Mieux encore, Truth+ abrite un autre bijou cinématographique, “Lizard People: Rulers of Time and Space”. Ici, ce n’est plus la Lune mais une caste de lézards humanoïdes qui aurait façonné l’humanité pour mieux asservir ses croyances. On y retrouve la vieille thèse selon laquelle les religions organisées ne seraient que des instruments de pouvoir. Sauf qu’au lieu de pointer du doigt des gouvernants avares ou des barons de l’industrie, le film exalte l’idée d’une conspiration reptilienne. Un détournement éhonté de la critique sociale, transformant la réalité humaine en fable de science-fiction absurde.
Ce qui frappe, c’est l’habileté avec laquelle ces productions flirtent avec le vrai. Elles soulignent à juste titre que les religions ont souvent servi de leviers pour contrôler les foules, avant de basculer dans un délire en attribuant ces manipulations à des créatures venues d’ailleurs. Plutôt que d’affronter la réalité avec des hommes et des femmes en quête de pouvoir et d’influence, elles préfèrent broder un récit cosmique où les humains seraient de simples marionnettes aux mains de lézards et d’extraterrestres. Une gigantesque bouffonnerie qui dédouane au passage ceux qui tirent réellement les ficelles de la finance et de la politique.
On pourrait objecter que chaque plateforme de streaming possède son lot de navets et de trésors cryptiques, acquis au gré d’accords de diffusion. Et il ne fait guère de doute que très peu de personnes s’abonnent à Truth+ aux États-Unis. Sauf que “Lizard People” figure pourtant dans le Top 10 des contenus les plus visionnés sur la plateforme cette semaine. Il semblerait donc que certains spectateurs se délectent de ces élucubrations. À croire que le locataire de la Maison-Blanche a su, contre toute attente, fédérer un public prêt à tout gober, même le plus saugrenu.

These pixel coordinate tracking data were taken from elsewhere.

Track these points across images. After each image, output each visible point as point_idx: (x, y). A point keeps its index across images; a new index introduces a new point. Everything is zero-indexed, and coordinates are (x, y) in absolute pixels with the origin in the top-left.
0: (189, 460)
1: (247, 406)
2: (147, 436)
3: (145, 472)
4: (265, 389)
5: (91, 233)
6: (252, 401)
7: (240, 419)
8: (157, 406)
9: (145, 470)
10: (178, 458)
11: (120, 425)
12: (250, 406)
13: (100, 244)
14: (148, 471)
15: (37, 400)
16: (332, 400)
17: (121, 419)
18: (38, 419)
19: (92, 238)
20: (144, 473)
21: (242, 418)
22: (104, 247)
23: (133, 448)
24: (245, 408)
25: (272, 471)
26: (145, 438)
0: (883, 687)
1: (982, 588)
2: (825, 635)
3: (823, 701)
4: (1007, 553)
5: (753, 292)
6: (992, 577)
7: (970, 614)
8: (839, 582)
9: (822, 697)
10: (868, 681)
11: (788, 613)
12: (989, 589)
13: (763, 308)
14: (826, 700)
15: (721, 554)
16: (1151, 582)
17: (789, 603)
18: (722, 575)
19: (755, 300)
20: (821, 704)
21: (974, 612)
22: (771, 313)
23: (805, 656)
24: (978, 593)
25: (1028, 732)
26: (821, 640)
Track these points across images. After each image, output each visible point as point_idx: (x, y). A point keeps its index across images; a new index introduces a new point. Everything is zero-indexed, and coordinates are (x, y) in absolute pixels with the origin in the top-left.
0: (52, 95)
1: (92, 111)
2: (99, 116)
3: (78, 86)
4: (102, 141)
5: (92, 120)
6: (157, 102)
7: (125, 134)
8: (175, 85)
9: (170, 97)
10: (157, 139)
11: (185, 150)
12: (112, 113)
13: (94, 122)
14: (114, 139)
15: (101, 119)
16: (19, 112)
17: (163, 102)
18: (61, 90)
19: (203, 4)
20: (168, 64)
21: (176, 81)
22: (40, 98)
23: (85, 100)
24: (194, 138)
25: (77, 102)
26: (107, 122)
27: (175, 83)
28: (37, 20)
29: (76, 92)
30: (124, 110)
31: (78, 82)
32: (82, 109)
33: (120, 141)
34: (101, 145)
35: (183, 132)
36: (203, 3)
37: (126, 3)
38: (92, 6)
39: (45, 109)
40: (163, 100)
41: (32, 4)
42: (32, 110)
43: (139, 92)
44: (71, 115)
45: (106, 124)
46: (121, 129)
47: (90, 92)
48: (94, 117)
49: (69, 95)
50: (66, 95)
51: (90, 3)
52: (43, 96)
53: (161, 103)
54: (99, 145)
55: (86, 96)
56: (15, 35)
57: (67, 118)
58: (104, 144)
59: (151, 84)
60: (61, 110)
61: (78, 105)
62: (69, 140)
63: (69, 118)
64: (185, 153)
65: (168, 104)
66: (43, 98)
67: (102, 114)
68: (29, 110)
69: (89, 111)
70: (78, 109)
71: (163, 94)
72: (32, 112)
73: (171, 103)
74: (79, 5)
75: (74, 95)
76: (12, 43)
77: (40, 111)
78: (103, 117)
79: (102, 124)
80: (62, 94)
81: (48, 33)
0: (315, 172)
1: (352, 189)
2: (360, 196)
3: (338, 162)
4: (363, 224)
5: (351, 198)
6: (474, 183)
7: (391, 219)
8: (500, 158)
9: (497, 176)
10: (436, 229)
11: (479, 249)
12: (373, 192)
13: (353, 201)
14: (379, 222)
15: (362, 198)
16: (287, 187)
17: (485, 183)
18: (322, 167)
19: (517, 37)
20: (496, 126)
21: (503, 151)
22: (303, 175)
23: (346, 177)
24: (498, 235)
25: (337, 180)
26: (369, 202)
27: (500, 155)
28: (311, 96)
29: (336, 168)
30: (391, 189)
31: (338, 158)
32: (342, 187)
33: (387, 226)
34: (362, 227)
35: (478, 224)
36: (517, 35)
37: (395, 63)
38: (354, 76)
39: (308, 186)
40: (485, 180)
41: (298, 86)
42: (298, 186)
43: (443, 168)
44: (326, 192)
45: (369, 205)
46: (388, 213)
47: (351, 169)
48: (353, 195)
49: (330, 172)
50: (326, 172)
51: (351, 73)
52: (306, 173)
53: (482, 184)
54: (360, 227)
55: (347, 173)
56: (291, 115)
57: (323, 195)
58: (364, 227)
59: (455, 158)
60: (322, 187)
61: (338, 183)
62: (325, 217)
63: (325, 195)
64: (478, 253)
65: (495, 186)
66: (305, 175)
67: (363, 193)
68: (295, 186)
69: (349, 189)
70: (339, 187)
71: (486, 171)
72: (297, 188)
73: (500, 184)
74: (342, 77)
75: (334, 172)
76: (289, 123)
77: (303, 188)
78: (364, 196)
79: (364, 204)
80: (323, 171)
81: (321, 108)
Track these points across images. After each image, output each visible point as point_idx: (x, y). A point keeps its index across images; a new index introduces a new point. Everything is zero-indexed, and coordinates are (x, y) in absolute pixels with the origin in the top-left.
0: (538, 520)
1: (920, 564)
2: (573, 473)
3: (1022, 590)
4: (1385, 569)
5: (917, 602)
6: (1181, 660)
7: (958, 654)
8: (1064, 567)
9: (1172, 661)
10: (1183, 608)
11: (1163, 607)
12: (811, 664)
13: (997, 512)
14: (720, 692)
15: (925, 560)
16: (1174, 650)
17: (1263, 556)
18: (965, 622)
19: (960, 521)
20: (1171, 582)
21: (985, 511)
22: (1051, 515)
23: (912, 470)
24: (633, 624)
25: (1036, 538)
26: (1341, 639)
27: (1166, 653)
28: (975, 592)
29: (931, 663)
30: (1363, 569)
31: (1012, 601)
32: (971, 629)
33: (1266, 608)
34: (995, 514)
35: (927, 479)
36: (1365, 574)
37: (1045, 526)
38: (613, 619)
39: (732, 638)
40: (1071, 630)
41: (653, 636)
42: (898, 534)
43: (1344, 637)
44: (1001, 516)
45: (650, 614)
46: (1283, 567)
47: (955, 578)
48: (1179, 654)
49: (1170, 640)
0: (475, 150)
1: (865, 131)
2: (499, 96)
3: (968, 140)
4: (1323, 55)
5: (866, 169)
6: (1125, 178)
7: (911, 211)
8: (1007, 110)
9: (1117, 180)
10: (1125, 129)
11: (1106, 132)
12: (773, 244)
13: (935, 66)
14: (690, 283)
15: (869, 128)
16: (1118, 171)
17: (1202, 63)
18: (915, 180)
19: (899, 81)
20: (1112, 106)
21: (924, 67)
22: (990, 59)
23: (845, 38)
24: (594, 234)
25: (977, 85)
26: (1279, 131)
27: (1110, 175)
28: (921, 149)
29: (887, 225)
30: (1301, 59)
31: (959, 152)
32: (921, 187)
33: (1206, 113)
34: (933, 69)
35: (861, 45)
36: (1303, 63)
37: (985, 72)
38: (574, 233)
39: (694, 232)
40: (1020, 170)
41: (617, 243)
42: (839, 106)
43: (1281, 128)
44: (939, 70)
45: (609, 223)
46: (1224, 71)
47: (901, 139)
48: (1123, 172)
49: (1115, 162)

Il est permis de rire (jaune) en constatant que Donald Trump avait vanté Truth+ comme un bastion de l'information familiale fiable. On imagine mal comment on peut expliquer aux plus jeunes que leurs aïeux seraient en fait d’anciens guerriers cosmiques. Sous des dehors high-tech, le service est avant tout un miroir déformant de la stratégie populiste du président américain: jouer sur la peur, la défiance envers les institutions et la soif de récits fantastiques. En s’érigeant en sauveur de la liberté d’expression, il offre une tribune aux plus extravagantes théories, détournant la parole religieuse pour en faire un gadget d’info-divertissement. Et tant pis si la vérité rationnelle se fait piétiner au passage.
Au final, cette plateforme ne vise pas tant à informer qu’à divertir (ou à endormir) un certain électorat par un enchaînement de vidéos qui flirtent avec le ridicule. Tout cela prouve, s’il en était besoin, que le spectacle trumpien ne connaît ni limites ni cohérence, seulement le profit politique et idéologique. À l’heure où les géants du streaming rivalisent d’algorithmes pour proposer des contenus de qualité, le Trump Media and Technology Group préfère miser sur la conspiration la plus fantasque. Une démarche qui illustre parfaitement le projet trumpiste, substituer au débat démocratique la fascination pour l’étrange, quitte à sacrifier l’intelligence et le sens critique.